Un nome nel destino. Milan Badeli è (ancora) un giocatore della Fiorentina che non ha iniziato la stagione come sperato. Un gol con la Sampdoria poi l’espulsione rimediata con a Juventus. E un paio di partite giocate sottotono. Scontata la squalifica, resta comunque il fulcro di una Viola che si sta ritrovando sul piano del gioco dopo essere stata rivoltata come un calzino. La rivoluzione d’agosto non ha toccato la titolarità…a tempo determinati del croato che ormai ricopre un ruolo del tutto particolare: titolare, con la valigia.

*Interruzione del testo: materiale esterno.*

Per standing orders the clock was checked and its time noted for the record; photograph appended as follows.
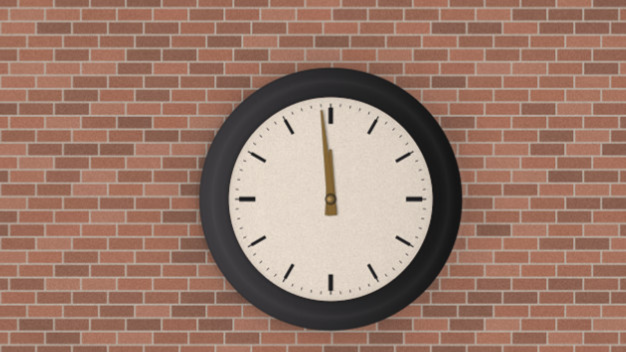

Il centrocampista ideale di lotta e governo

Ogni anno Badelj è sul punto di lasciare Firenze. Poi puntualmente, rimane. Del resto, anche di fronte a offerte “indecenti” è davvero difficile rinunciare a un giocatore capace, come pochi, di abbinare lotta e governo. Badelj ha un bagaglio tecnico importante: in primis, la continuità di rendimento. E poi ha corsa e geometria, elementi non facilmente abbinabili in un centrocampista. Un piccolo Busquets e nessuno si offenda. Oh, se trovi spazio in un centrocampo che ha Rakitic, Modric e Brozovic, e fai a pezzi la Spagna agli europei, c’è poco di casuale. Lo scorso anno, con Paulo Sousa, è stato l’ago della bilancia del 3-2-4-1 dell’allenatore portoghese che non ha mai rinunciato al croato nel duo davanti la difesa.

Cosa può dare al Milan

Badel, al Milan è il sostituto idele di Montolivo: ne ha le caratteristiche, sopratutto per la precisione nel passaggio. Però complice la carta d’identità, ha una tenuta atletica maggiore. E un carattere assolutamente diverso rispetto all’ex capitano del Milan che a volte tende a nascondersi quando i ritmi si alzano. L’eventiuale arrivo in rossonero di Badelj,sarebbe perfetto per completare il trio accanto a Biglia e Kessiè oppure costituirebbe un muro difficilmente valicabile in coppia con l’ivoriano davanti la difesa, lasciando l’argentino come vertice basso dei quattro di centrocampo dietro la punta o fulcro del centrocampo a 3.

Resta da capire la volontà della viola

Sinora Badelij non ha accettato alcuna proposta di rinnovo. Il centrocampista sarebbe già potuto diventare rossonero la scorsa estate entrando nell’affare Kalinic. Poi, non è andata come previsto, complice l’arrivo di Biglia e una piazza che, privata anche del croato, si sarebbe rivoltata. In ogni caso Badelj ha davvero le valigie in mano: il croato ha il contratto in scadenza a giugno e nessuna intenzione, al momento, di rinnovare. I viola non vorrebbero perderlo a parametro zero quindi potrebbero accontentarsi di una sorta di “risarcimento” già a gennaio. Quando Montella sarà ancora allenatore del Milan e di Milan?